Remember that Dr. Richard Bernstein in his Diabetes Solution (1996?) discussed prescribing Liraglutide (an early glp-1 r/a) to his diabetic patients in order to curb their carbohydrate cravings, which totally supports your theory. Why after all does someone have carbohydrate cravings? Aside from the psychological underpinnings I would argue that it's difficulty in mobilizing energy from fat stores or a tendency to over-store what is consumed rather than using it for energy, an endocrine defect that is remedied by this class of drug. Dr. Bernstein has all the answers.

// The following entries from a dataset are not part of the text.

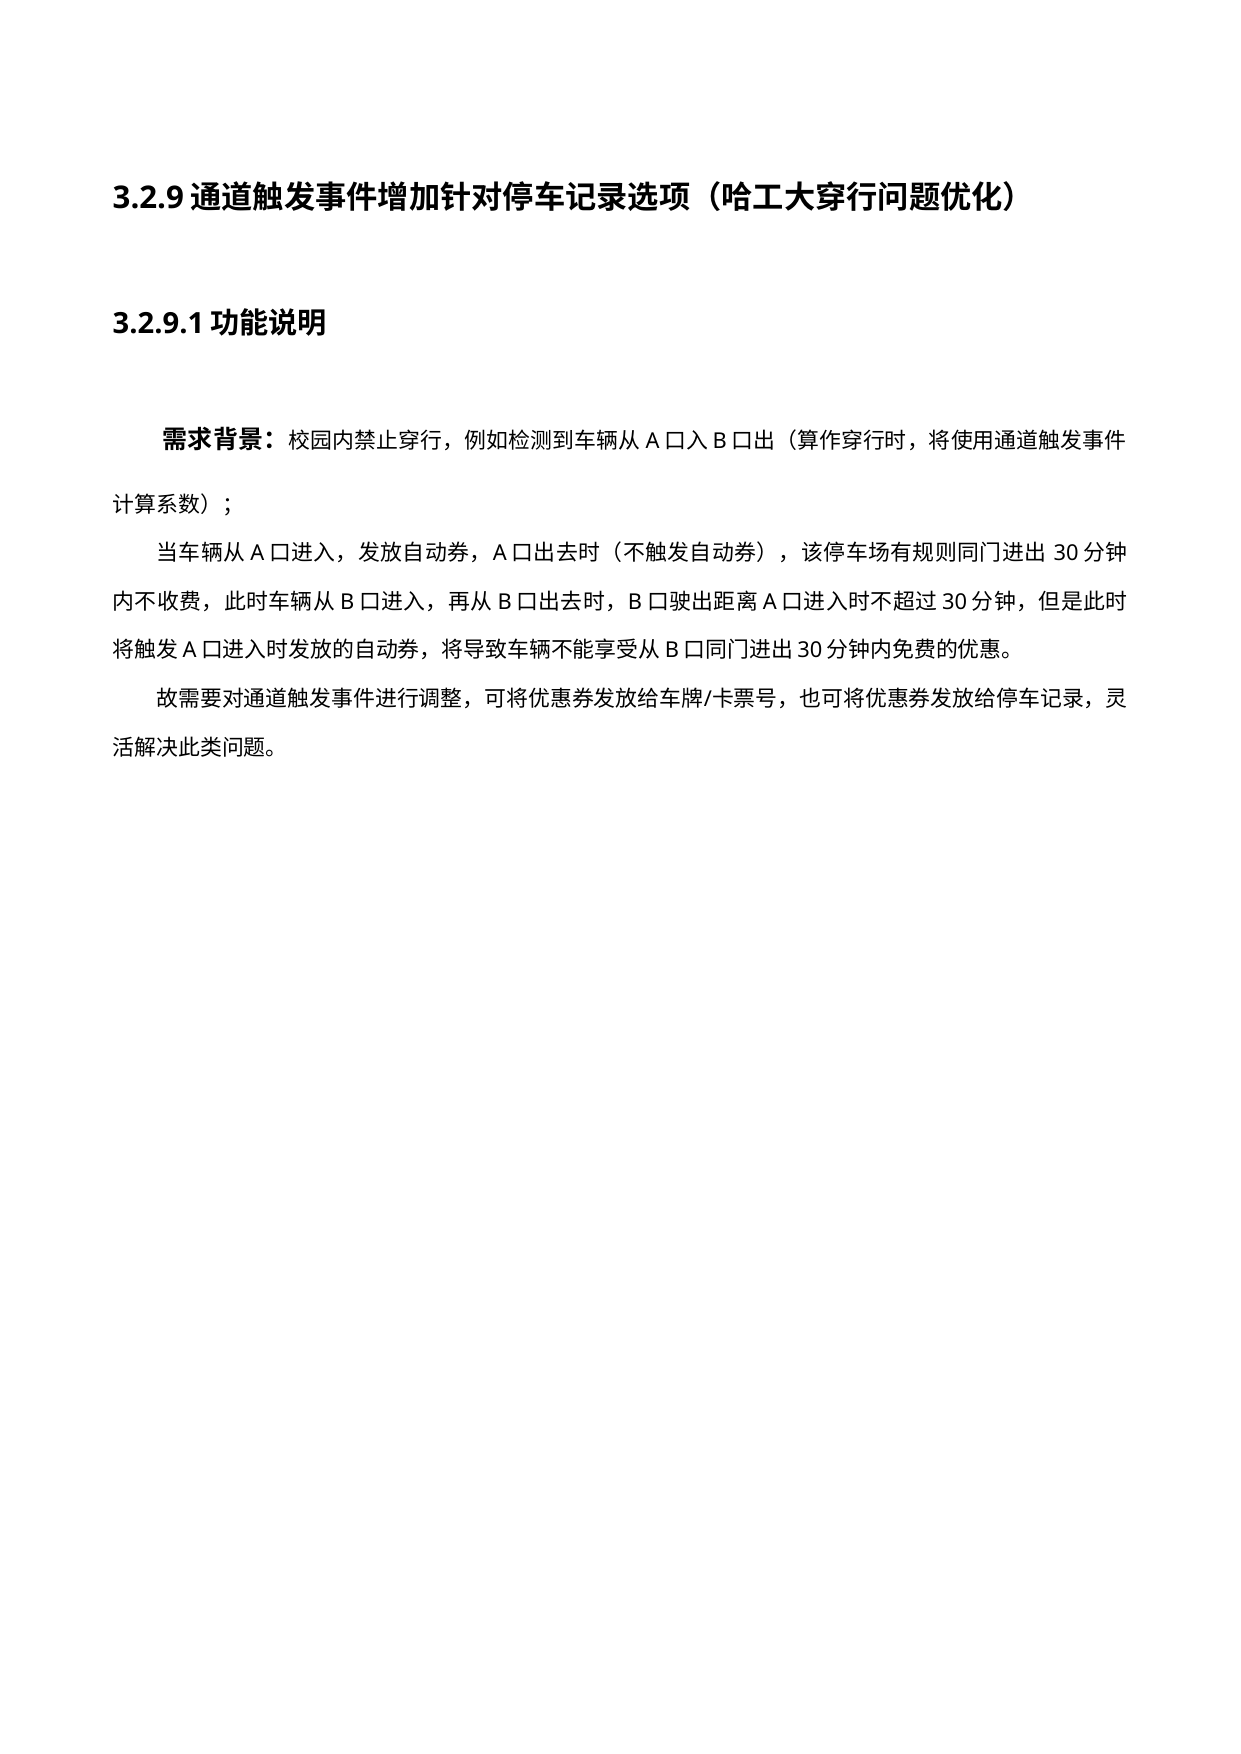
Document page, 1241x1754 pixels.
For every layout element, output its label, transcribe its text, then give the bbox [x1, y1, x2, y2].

subtitle 3.2.9通道触发事件增加针对停车记录选项（哈工大穿行问题优化） [112, 162, 1128, 227]
list 需求背景：校园内禁止穿行，例如检测到车辆从A口入B口出（算作穿行时，将使用通道触发事件计算系数）； [112, 405, 1128, 519]
subtitle 3.2.9.1功能说明 [112, 289, 1128, 354]
list 当车辆从A口进入，发放自动券，A口出去时（不触发自动券），该停车场有规则同门进出30分钟内不收费，此时车辆从B口进入，再从B口出去时，B口驶出距离A口进入时不超过30分钟，但是此时将触发A口进入时发放的自动券，将导致车辆不能享受从B口同门进出30分钟内免费的优惠。 [112, 535, 1128, 665]
list 故需要对通道触发事件进行调整，可将优惠券发放给车牌/卡票号，也可将优惠券发放给停车记录，灵活解决此类问题。 [112, 681, 1128, 762]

Thanks Gary for your work and information sharing 👍⛓️🐂🥩✔️
Your point “An important point, though, is that they only measured RER after body weights had plateaued, not during the active weight-loss phase” is contradicted by Figure 3A in the paper which shows the human tirzepatide group to still be actively losing weight at the 18 week mark.
I’ve heard that many people report having lower psychological cravings of all kinds when taking GLP-1s, and that it appears to curb addiction in general. Is that mistaken? It would appear to be at least slightly inconsistent with the idea that the reduced food cravings are purely a result of the body being satiated by existing fat storage.

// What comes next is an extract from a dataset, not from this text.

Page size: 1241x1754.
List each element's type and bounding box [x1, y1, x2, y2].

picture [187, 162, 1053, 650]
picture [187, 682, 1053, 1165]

I think there isn’t just one reason people get fat.
I don’t have an issue with alcohol or shopping for fun etc, so curbing those impulses was not a thing for me. It is for some. Maybe some people do eat their feelings, but I haven’t found that to be accurate for me. Maybe some people did ingest a lot of fast food and soda, but I didn’t. I can’t explain why I was fat, because I did everything “right” generally. And I’ll note I raised two kids with healthy weights, which suggests my cooking habits aren’t to blame. All I know is now I’m more than 60 pounds down and I’m only a touch overweight, and I’m grateful.
So what exactly does this imply for obesity prevention? It's something I worry about since I have kids in a family quite prone to obesity. Other than trying to educate them that it's much easier to maintain a healthy weight than it is to lose it once you've gained more than you should, I'm not really sure what concrete steps I can take to prevent them gaining too much weight in adulthood.
I’m fat but my (grown) kids are not. My son is extremely thin. They grew up eating the exact healthy diet of home- cooked food I myself eat.
I do not have all the answers but I do know the conventional wisdom isn’t wise.
Anyway, on tirzepatide my relationship to food is now quite similar to that of my slender son.